When countries on the whole shift toward valuing work more, birth rates fall. This was true even after we controlled for gender attitudes at the individual or country level, as well as how much people said they valued family. The effect of workism (that is, of societies placing a high value on work) on fertility was bigger than the effect of gender attitudes across all data sets, and similar to the effect of placing a low value on family. The number of children that American women have is less than the number they tell pollsters they prefer, and that gap has only grown over the past quarter century. Our research helps explain that finding. Forced to choose between the family they want and the career they want, people are opting for the latter, nudged along by policy makers hoping to encourage work. All too often, people then end up in workplaces and on career paths hostile to family, and in social spheres whose norms treat work as meaningful and family as burdensome. This would be no problem if fertility rates in the U.S. were anywhere close to what women say they want or to a level that could ensure a healthy economy, but they’re not. American birth rates are near their historic lows, which will lead to less economic dynamism and more inequality.
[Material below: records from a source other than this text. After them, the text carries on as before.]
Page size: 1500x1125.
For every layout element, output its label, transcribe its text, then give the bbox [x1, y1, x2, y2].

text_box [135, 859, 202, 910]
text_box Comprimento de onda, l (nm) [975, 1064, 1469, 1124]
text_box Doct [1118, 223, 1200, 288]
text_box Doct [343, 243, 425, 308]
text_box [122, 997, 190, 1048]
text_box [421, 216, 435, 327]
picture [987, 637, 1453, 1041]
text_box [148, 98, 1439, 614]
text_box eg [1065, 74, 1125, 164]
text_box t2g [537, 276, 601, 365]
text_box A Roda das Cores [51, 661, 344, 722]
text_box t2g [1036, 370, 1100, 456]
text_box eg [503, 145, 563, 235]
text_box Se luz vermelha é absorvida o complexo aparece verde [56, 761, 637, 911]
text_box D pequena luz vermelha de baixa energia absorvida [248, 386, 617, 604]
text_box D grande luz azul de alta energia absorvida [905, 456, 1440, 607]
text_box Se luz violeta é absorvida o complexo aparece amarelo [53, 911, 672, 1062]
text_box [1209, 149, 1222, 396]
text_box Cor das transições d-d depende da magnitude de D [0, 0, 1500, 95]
But even countries whose leaders explicitly acknowledge that low birth rates are a problem cannot quite bring themselves to recognize the role workism plays. Japan, under former Prime Minister Shinzo Abe, instituted a jumble of policies known as “Womenomics” that were intended to make the labor market more gender-egalitarian, but came paired with the belief that, somehow, they would also encourage Japanese couples to have more children. The experiment (predictably) has failed: Japan’s birth rates in 2019 were lower than when Abe took office, and have tumbled even lower during the pandemic. Meanwhile, in Europe, some experts discourage policies that support all families (such as child allowances), and argue that only work-focused benefits like leave and child care can boost fertility. The argument proffered is that “feminism is the new natalism”—which is to say, that a sufficiently strong commitment to egalitarian attitudes and economic structures can boost birth rates.